FutureWire - futurism and emerging technology

Sunday, October 23, 2005

The Politics of Pets

As our pets become an increasingly important part of our lives, politicians will need to take into account the needs of pets and their owners, factoring pet issues into regional and national policy.

Adding to the litany of things that Hurricane Katrina may have permanently changed, disaster planners need to develop contingency plans for allowing evacuated pet owners to take their pets with them, and for helping petowners care for their animals during emergencies. One insight from Katrina was the many Gulf Coast residents who stayed put during the storm because they refused to leave their pets behind.

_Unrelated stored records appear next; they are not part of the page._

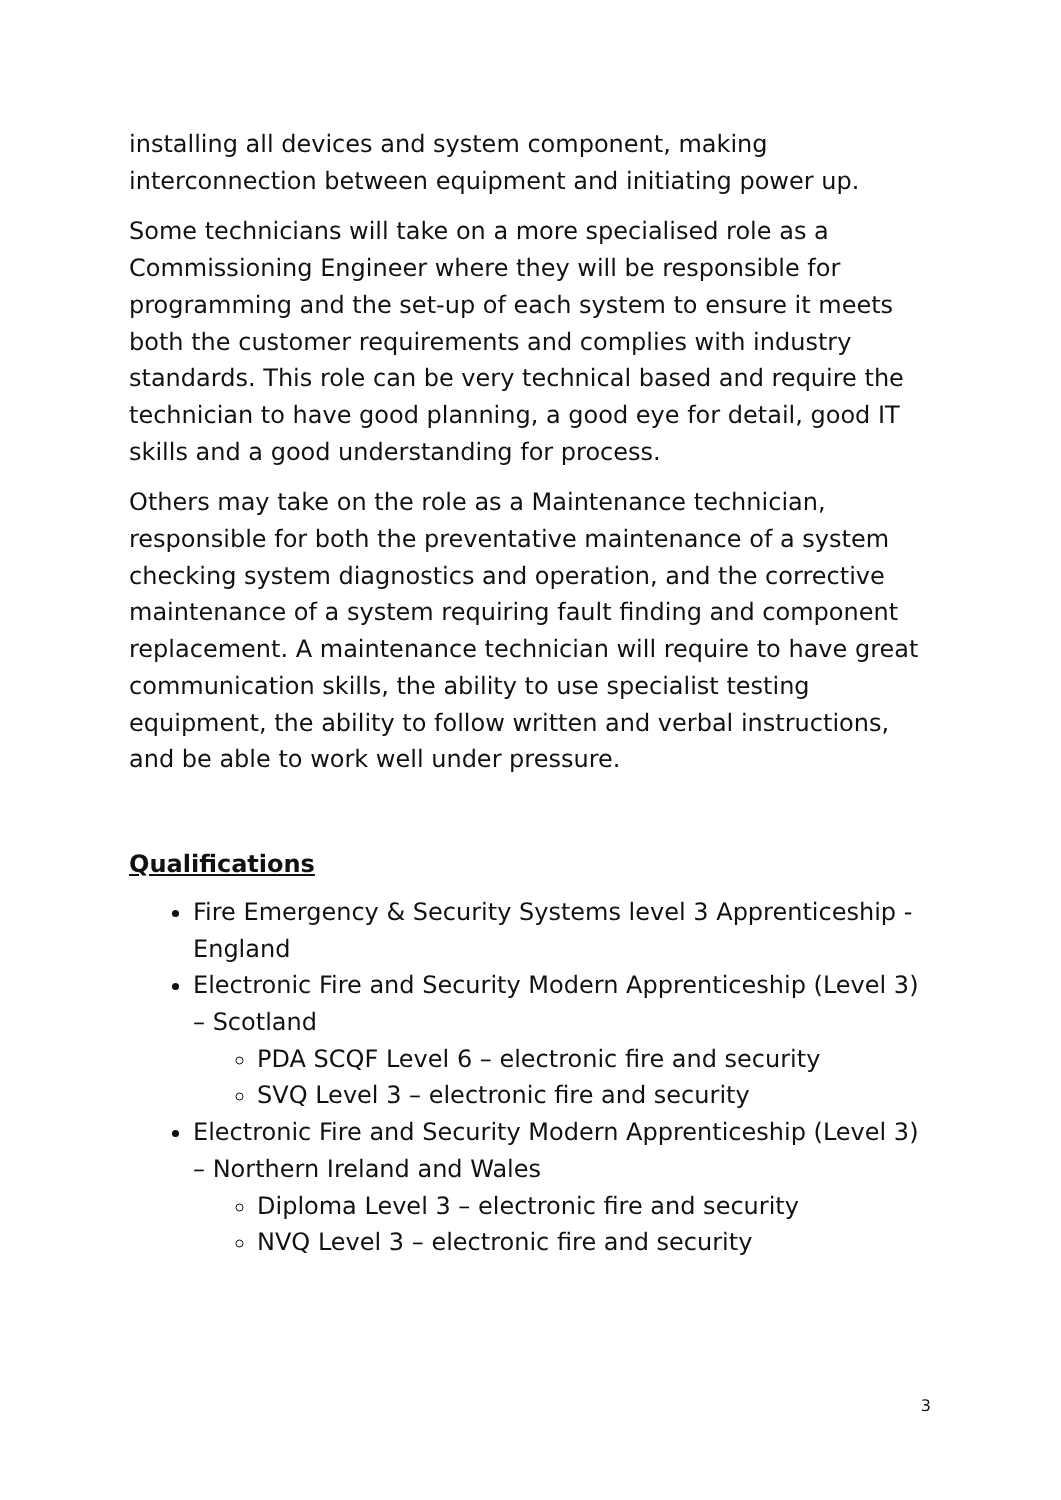installing all devices and system component, making interconnection between equipment and initiating power up.
Some technicians will take on a more specialised role as a Commissioning Engineer where they will be responsible for programming and the set-up of each system to ensure it meets both the customer requirements and complies with industry standards. This role can be very technical based and require the technician to have good planning, a good eye for detail, good IT skills and a good understanding for process.
Others may take on the role as a Maintenance technician, responsible for both the preventative maintenance of a system checking system diagnostics and operation, and the corrective maintenance of a system requiring fault finding and component replacement. A maintenance technician will require to have great communication skills, the ability to use specialist testing equipment, the ability to follow written and verbal instructions, and be able to work well under pressure.
Qualifications
Fire Emergency & Security Systems level 3 Apprenticeship - England
Electronic Fire and Security Modern Apprenticeship (Level 3) – Scotland
PDA SCQF Level 6 – electronic fire and security
SVQ Level 3 – electronic fire and security
Electronic Fire and Security Modern Apprenticeship (Level 3) – Northern Ireland and Wales
Diploma Level 3 – electronic fire and security
NVQ Level 3 – electronic fire and security
3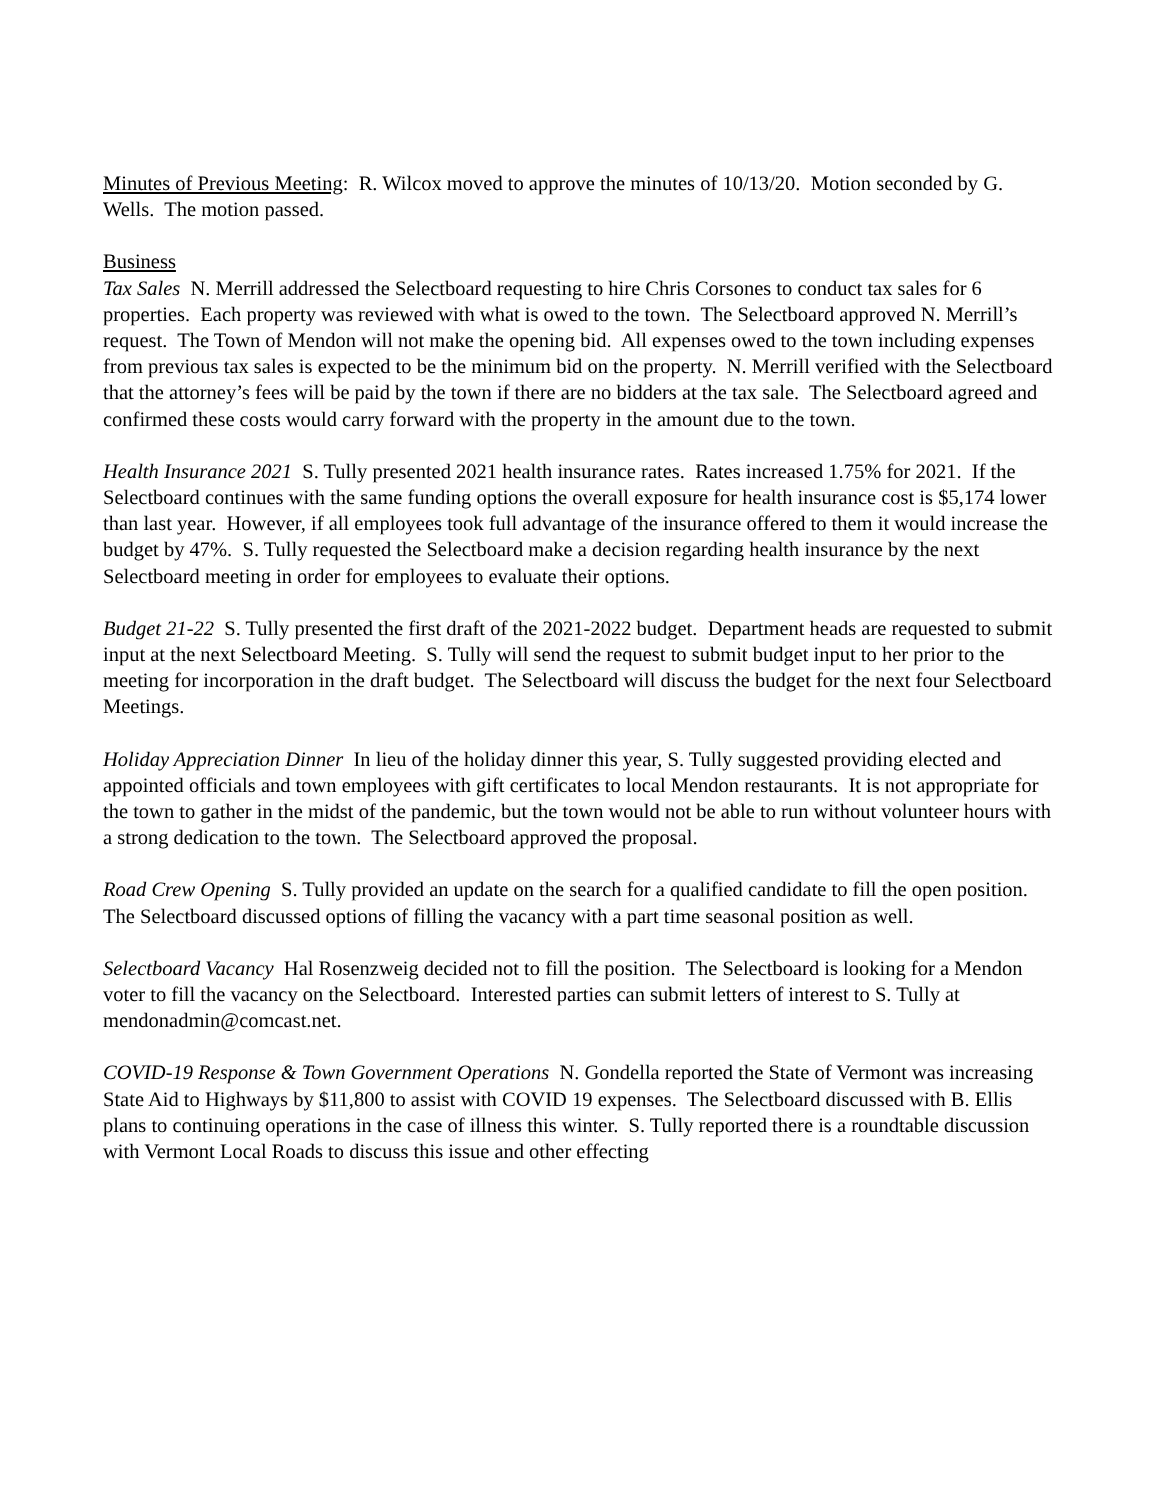Minutes of Previous Meeting: R. Wilcox moved to approve the minutes of 10/13/20. Motion seconded by G. Wells. The motion passed.
Business
Tax Sales N. Merrill addressed the Selectboard requesting to hire Chris Corsones to conduct tax sales for 6 properties. Each property was reviewed with what is owed to the town. The Selectboard approved N. Merrill’s request. The Town of Mendon will not make the opening bid. All expenses owed to the town including expenses from previous tax sales is expected to be the minimum bid on the property. N. Merrill verified with the Selectboard that the attorney’s fees will be paid by the town if there are no bidders at the tax sale. The Selectboard agreed and confirmed these costs would carry forward with the property in the amount due to the town.
Health Insurance 2021 S. Tully presented 2021 health insurance rates. Rates increased 1.75% for 2021. If the Selectboard continues with the same funding options the overall exposure for health insurance cost is $5,174 lower than last year. However, if all employees took full advantage of the insurance offered to them it would increase the budget by 47%. S. Tully requested the Selectboard make a decision regarding health insurance by the next Selectboard meeting in order for employees to evaluate their options.
Budget 21-22 S. Tully presented the first draft of the 2021-2022 budget. Department heads are requested to submit input at the next Selectboard Meeting. S. Tully will send the request to submit budget input to her prior to the meeting for incorporation in the draft budget. The Selectboard will discuss the budget for the next four Selectboard Meetings.
Holiday Appreciation Dinner In lieu of the holiday dinner this year, S. Tully suggested providing elected and appointed officials and town employees with gift certificates to local Mendon restaurants. It is not appropriate for the town to gather in the midst of the pandemic, but the town would not be able to run without volunteer hours with a strong dedication to the town. The Selectboard approved the proposal.
Road Crew Opening S. Tully provided an update on the search for a qualified candidate to fill the open position. The Selectboard discussed options of filling the vacancy with a part time seasonal position as well.
Selectboard Vacancy Hal Rosenzweig decided not to fill the position. The Selectboard is looking for a Mendon voter to fill the vacancy on the Selectboard. Interested parties can submit letters of interest to S. Tully at mendonadmin@comcast.net.
COVID-19 Response & Town Government Operations N. Gondella reported the State of Vermont was increasing State Aid to Highways by $11,800 to assist with COVID 19 expenses. The Selectboard discussed with B. Ellis plans to continuing operations in the case of illness this winter. S. Tully reported there is a roundtable discussion with Vermont Local Roads to discuss this issue and other effecting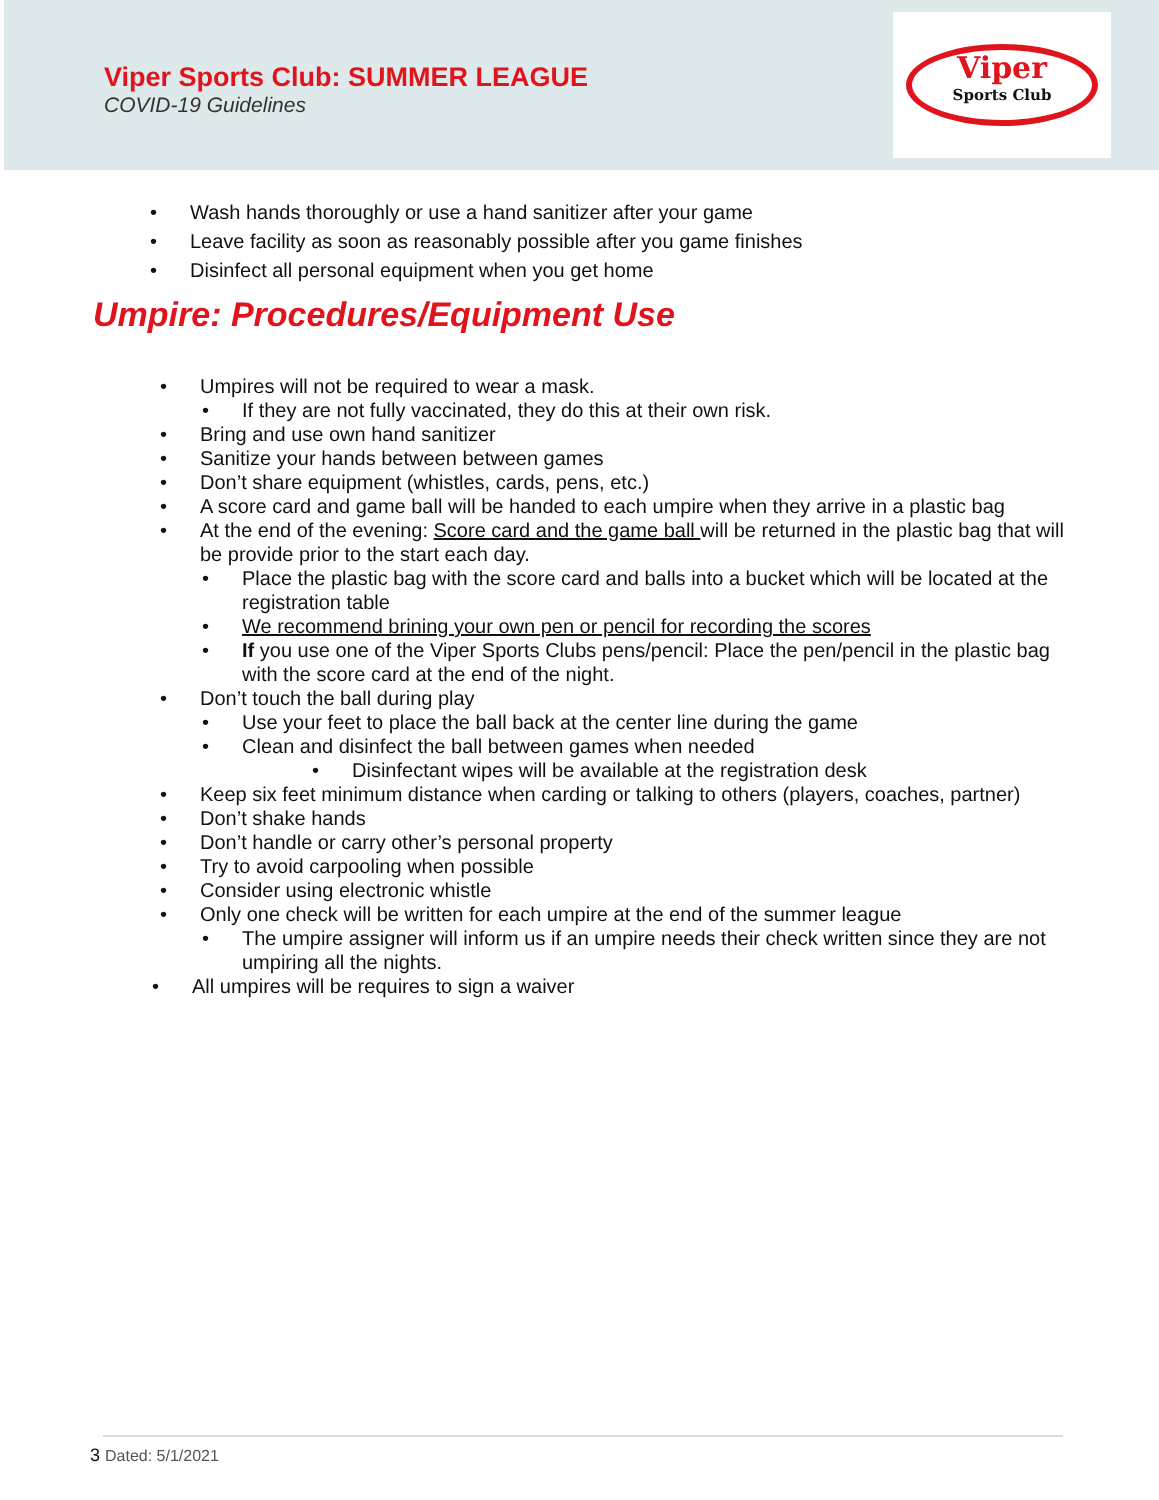Viper Sports Club: SUMMER LEAGUE
COVID-19 Guidelines
Viper
Sports Club
• Wash hands thoroughly or use a hand sanitizer after your game
• Leave facility as soon as reasonably possible after you game finishes
• Disinfect all personal equipment when you get home
Umpire: Procedures/Equipment Use
• Umpires will not be required to wear a mask.
• If they are not fully vaccinated, they do this at their own risk.
• Bring and use own hand sanitizer
• Sanitize your hands between between games
• Don’t share equipment (whistles, cards, pens, etc.)
• A score card and game ball will be handed to each umpire when they arrive in a plastic bag
• At the end of the evening: Score card and the game ball will be returned in the plastic bag that will be provide prior to the start each day.
• Place the plastic bag with the score card and balls into a bucket which will be located at the registration table
• We recommend brining your own pen or pencil for recording the scores
• If you use one of the Viper Sports Clubs pens/pencil: Place the pen/pencil in the plastic bag with the score card at the end of the night.
• Don’t touch the ball during play
• Use your feet to place the ball back at the center line during the game
• Clean and disinfect the ball between games when needed
• Disinfectant wipes will be available at the registration desk
• Keep six feet minimum distance when carding or talking to others (players, coaches, partner)
• Don’t shake hands
• Don’t handle or carry other’s personal property
• Try to avoid carpooling when possible
• Consider using electronic whistle
• Only one check will be written for each umpire at the end of the summer league
• The umpire assigner will inform us if an umpire needs their check written since they are not umpiring all the nights.
• All umpires will be requires to sign a waiver
3 Dated: 5/1/2021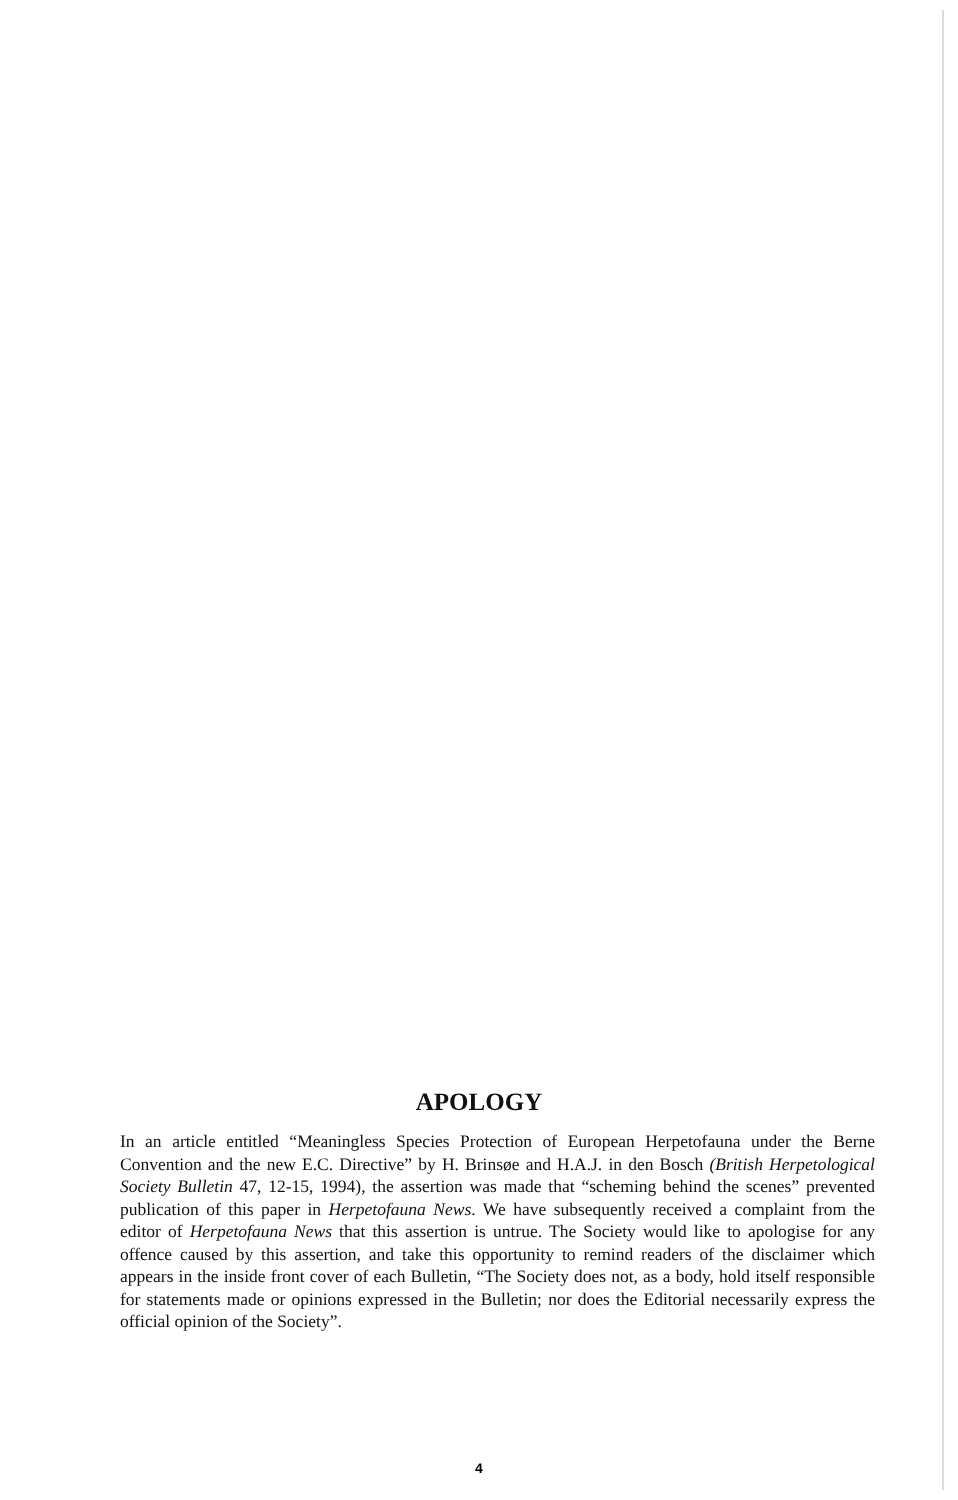APOLOGY
In an article entitled “Meaningless Species Protection of European Herpetofauna under the Berne Convention and the new E.C. Directive” by H. Brinsøe and H.A.J. in den Bosch (British Herpetological Society Bulletin 47, 12-15, 1994), the assertion was made that “scheming behind the scenes” prevented publication of this paper in Herpetofauna News. We have subsequently received a complaint from the editor of Herpetofauna News that this assertion is untrue. The Society would like to apologise for any offence caused by this assertion, and take this opportunity to remind readers of the disclaimer which appears in the inside front cover of each Bulletin, “The Society does not, as a body, hold itself responsible for statements made or opinions expressed in the Bulletin; nor does the Editorial necessarily express the official opinion of the Society”.
4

Extending this line of thought, pet policies could even become pivotal in close political contests. Pets don't vote, but their owners do, and they might, for example, get behind the candidate who promises to create dog parks in town, or sponsor free rabies clinics. What about tax deductions for vet visits, medications and obedience training? Although most pet policies currently exist at the local level, could petowners eventually organize and create state and even a national lobby in the mold of the AARP?

Pet issues may even become prominent in the private sector. Employers might find pet insurance a pivotal benefit for attracting and keeping workers, as well as paid leave to tend to a sick pet.

Naturally, a, uh, bone of contention will ensue when one person's right becomes another person's nuisance, or even danger. Petowners who succeed in overturning restrictions on the number and type of pets, for example, may unintentionally open the door to dangerous and aggressive animals (if I can have any type of animal I want, can I keep a tiger in my backyard?), and exotic species that, if let out into the wild, could harm indigenous wildlife.